If you'd like to code along, you'll need
Prerequisite:
- git version >= 2.37.1
- Docker version >= 20.10.17 and Docker compose v2 version >= v2.10.2. Make sure that docker is running using
docker ps
- pgcli
Run the following commands via the terminal. If you are using Windows, use WSL to set up Ubuntu and run the following commands via that terminal.

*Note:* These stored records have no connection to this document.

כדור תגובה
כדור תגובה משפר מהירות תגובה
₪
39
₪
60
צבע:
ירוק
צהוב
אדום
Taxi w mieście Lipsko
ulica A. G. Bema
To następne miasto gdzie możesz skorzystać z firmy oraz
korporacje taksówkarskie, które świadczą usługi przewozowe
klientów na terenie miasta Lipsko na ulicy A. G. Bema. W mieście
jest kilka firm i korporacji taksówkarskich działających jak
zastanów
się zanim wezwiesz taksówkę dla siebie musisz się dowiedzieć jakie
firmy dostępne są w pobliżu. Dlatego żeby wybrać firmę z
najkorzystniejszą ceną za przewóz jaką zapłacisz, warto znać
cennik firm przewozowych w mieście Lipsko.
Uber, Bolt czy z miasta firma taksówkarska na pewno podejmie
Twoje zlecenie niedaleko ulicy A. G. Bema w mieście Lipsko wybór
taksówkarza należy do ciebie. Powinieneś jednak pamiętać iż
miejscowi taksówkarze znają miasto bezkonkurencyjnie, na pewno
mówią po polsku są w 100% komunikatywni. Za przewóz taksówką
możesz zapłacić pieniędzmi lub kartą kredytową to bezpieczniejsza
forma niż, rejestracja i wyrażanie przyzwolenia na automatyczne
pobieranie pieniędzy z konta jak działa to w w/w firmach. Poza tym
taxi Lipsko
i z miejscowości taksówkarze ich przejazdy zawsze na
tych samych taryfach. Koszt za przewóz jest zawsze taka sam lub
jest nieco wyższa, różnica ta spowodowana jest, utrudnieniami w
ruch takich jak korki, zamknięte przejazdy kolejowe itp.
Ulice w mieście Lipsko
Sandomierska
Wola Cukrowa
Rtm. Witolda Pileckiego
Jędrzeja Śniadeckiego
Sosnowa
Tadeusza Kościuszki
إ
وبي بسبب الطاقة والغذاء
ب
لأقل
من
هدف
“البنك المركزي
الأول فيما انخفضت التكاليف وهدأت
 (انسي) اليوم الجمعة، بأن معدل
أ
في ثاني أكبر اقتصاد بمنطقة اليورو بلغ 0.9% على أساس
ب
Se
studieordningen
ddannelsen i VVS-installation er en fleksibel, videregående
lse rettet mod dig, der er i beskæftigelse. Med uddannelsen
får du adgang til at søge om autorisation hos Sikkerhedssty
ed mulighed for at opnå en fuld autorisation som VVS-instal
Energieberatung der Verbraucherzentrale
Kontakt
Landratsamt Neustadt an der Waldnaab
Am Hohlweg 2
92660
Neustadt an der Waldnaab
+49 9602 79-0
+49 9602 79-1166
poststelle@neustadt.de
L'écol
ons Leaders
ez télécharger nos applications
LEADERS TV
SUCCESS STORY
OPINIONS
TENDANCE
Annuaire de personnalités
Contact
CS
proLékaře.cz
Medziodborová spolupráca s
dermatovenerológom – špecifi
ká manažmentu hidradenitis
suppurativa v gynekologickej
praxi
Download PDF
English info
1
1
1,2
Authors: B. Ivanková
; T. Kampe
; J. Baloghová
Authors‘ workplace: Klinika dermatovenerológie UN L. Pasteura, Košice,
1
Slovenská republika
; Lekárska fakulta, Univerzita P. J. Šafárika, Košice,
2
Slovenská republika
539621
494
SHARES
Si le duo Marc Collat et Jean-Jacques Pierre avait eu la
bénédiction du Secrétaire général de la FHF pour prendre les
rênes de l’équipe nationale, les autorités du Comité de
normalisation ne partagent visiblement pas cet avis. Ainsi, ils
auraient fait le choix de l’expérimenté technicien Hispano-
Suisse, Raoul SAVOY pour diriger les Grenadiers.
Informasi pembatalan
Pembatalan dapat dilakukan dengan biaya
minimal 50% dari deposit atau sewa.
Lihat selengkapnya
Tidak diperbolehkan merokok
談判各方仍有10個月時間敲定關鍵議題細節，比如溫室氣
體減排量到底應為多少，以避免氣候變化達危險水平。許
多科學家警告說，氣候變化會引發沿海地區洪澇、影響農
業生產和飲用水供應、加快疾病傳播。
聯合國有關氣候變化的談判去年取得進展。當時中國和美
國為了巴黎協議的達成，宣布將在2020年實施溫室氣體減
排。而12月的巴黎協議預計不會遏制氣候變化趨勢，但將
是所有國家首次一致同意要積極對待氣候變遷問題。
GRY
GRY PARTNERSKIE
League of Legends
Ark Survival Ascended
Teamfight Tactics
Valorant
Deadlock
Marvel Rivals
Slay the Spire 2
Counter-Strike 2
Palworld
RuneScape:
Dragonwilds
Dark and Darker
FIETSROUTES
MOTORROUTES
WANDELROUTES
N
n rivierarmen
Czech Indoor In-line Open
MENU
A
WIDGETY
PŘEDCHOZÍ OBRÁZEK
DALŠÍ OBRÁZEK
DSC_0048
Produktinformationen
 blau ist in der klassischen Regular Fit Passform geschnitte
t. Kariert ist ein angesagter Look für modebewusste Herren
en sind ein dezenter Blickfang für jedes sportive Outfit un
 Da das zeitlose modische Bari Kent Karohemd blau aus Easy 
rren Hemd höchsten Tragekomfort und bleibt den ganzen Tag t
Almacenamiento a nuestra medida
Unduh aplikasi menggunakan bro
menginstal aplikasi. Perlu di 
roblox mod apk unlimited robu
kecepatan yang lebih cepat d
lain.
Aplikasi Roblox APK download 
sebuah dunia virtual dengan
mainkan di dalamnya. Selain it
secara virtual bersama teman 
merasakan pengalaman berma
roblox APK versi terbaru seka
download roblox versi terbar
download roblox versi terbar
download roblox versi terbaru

git clone https://github.com/josephmachado/data_engineering_best_practices_log.git
cd data_engineering_best_practices_log
make up # Spin up containers
make ddl # Create tables & views
make ci # Run checks & tests
make etl # Run etl
make spark-sh # Spark shell to check created tables
spark.sql("select partition from adventureworks.sales_mart group by 1").show() // should be the number of times you ran `make etl`
spark.sql("select count(*) from businessintelligence.sales_mart").show() // 59
spark.sql("select count(*) from adventureworks.dim_customer").show() // 1000 * num of etl runs
spark.sql("select count(*) from adventureworks.fct_orders").show() // 10000 * num of etl runs
:q // Quit scala shell
You can see the results of DQ checks and metadata as shown below. Open the metadata cli using make meta
select * from ge_validations_store limit 1;
select * from run_metadata limit 2;
exit
Use make down
to spin down containers.
- Spark applications: We have spark standalone cluster. When we submit a spark job a new spark application will be created and its UI will be available at localhost:4040
- Metadata DB: We have a postgres container that is used to store results of data quality checks (run by Great Expectations) and we store run information (table: run_metadata) in this database as well. You can access the metadata db using the
make meta
command. - Prometheus: We have a Prometheus server running, and we have a Prometheus job that runs ever 5s (configured here) to pull spark metrics (via Spark PrometheusServlet). Prometheus is available at localhost:9090.
- Grafana: We have a Grafana service running as the UI for prometheus data. Grafana is available at localhost:3000, with username admin and password spark.
- Setup Dashboard configuration for Grafana to display Spark metrics.
- Move log storage from local filesystem to a service like Grafana Loki.
- Display metadata and Data quality results in Grafana UI.
- Add type information or make the metadata into a JSON.